Segovia is a city in Castile and Leon with a long and rich history. In 1474, as an example, Isabel the Catholic was proclaimed queen of Castile in the church of San Miguel, and the rest was thus history. She married Ferdinand, Spain was united, the Muslims were subjugated once and for all, Columbus invented America, Spain ruled the world and the world got a beer named after the church.

Into this cradle of Spanish empire last Monday strode a former president of the Balearics. Jaume Matas had an appointment with the keeper of the keys at Segovia's prison. He was welcomed in, the door was shut and the key was turned. Segovia's prison, unlike other buildings in the city, doesn't have a long and rich history. It is modern, it is under-occupied, it is low risk. Most of its occupants are classified as low risk. Matas will be classified thus. He may be reclassified within a short time as low-low risk, meaning he can go out during the day and only have to sleep at the prison.

His attempt to be pardoned having failed, Matas was, right up to the moment when he entered prison, seeking alternatives, such as community service - coming back to the island he stole from and cleaning the beaches (or something like that). Once these alternatives were exhausted, he opted - as is his right - for the cushiest prison gig going. And why not? He is, after all, head of the Balearic Government in exile. One day he will return and stride victoriously around the site of his greatest achievement and greatest loss of public money, the Palma Arena, arm in arm with Iñaki Urdangarin and be greeted by cheering and admiring citizens of Mallorca who understand how wronged he has been.

Well, he might think this, because Jaume still really doesn't seem to get it. What, after all, were 483,186 euros of public funds that were handed over to his tame propagandist, Antonio Alemany, so that the journo could write glowing accounts of his glorious reign? Why does he deserve to be banged up for such a trifling amount, having been pursued by a bunch of bloody ingrates in Mallorca who had forgotten just how much good he had done?

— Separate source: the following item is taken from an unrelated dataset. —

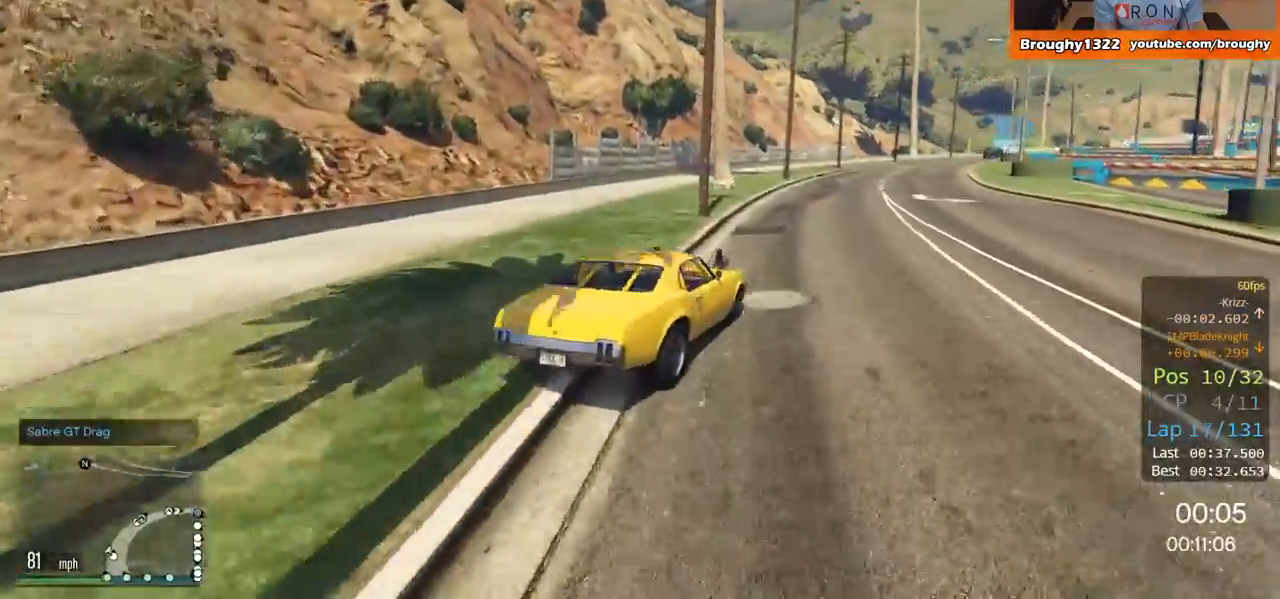
{"buttons": ["R2"], "left_stick": "right", "right_stick": "center", "events": [[83, "R2", "down"], [83, "left_stick", "left"], [483, "left_stick", "right"]]}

There are others who don't appear to get it, who believe that they, too, are entitled to special consideration. Maria Munar, struggling, so we are told, to adapt to life in prison, a year on from having started her sentence, is seeking third-grade classification, meaning she can have day release. Alemany, he also having had a request for a pardon turned down, has had the date of his entrance into prison put back until September, the same month that Carlos Fabra is due to start a four-year sentence for fraud in Castellon. Friends are gathering signatures to petition for a pardon for him.

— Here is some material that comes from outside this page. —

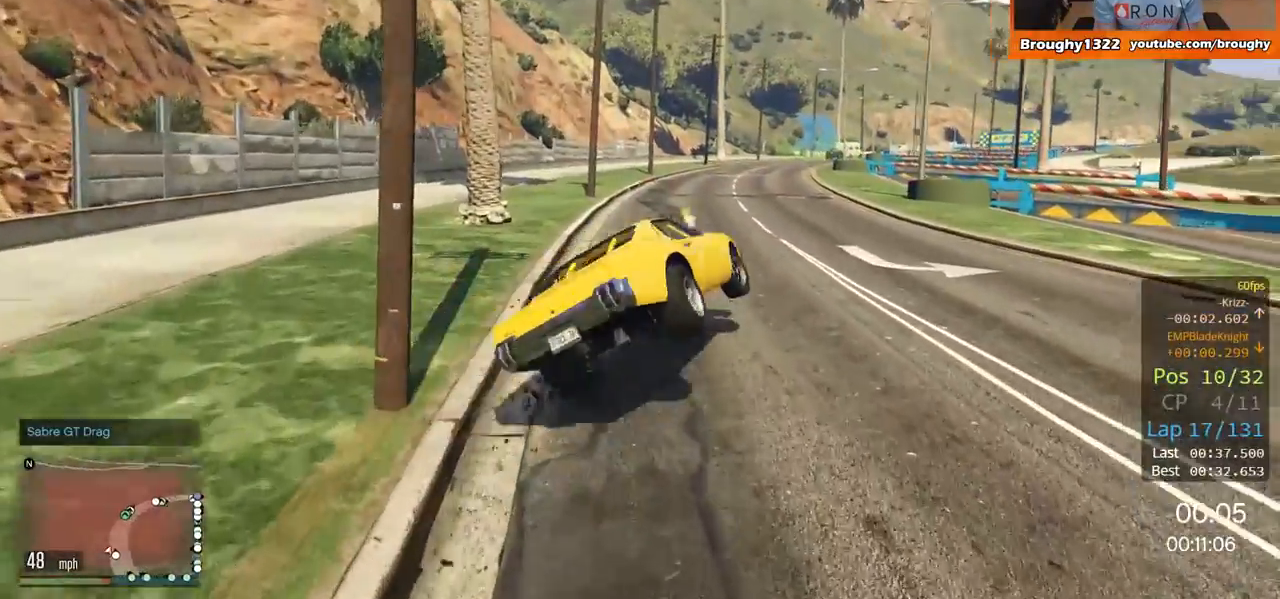
{"buttons": [], "left_stick": "right", "right_stick": "center", "events": [[150, "R2", "up"]]}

You shouldn't of course only go on appearances, but if you do, then Fabra, the ex-president of Castellon, would have been played by Brando or De Niro. Those friends wanting to get him pardoned insist that he is "an honest person". Mariano Rajoy once described him as an "exemplary politician". Yes, but exemplary of what? There is a truly hideous sculpture at the white-elephant Castellon airport which features the face of Fabra. The honest truth is that, like Matas, Fabra succumbed to the vanity which power brings. And this vanity remains of such an order that it leads both of them to believe that they are above the law or that the law owes them a favour. The law does not, but there are plenty who would argue that it already has shown Matas a favour by reducing his six-year sentence to nine months and who fear that further favours might follow. Matas is facing several other charges. How many pardons can one man ask for?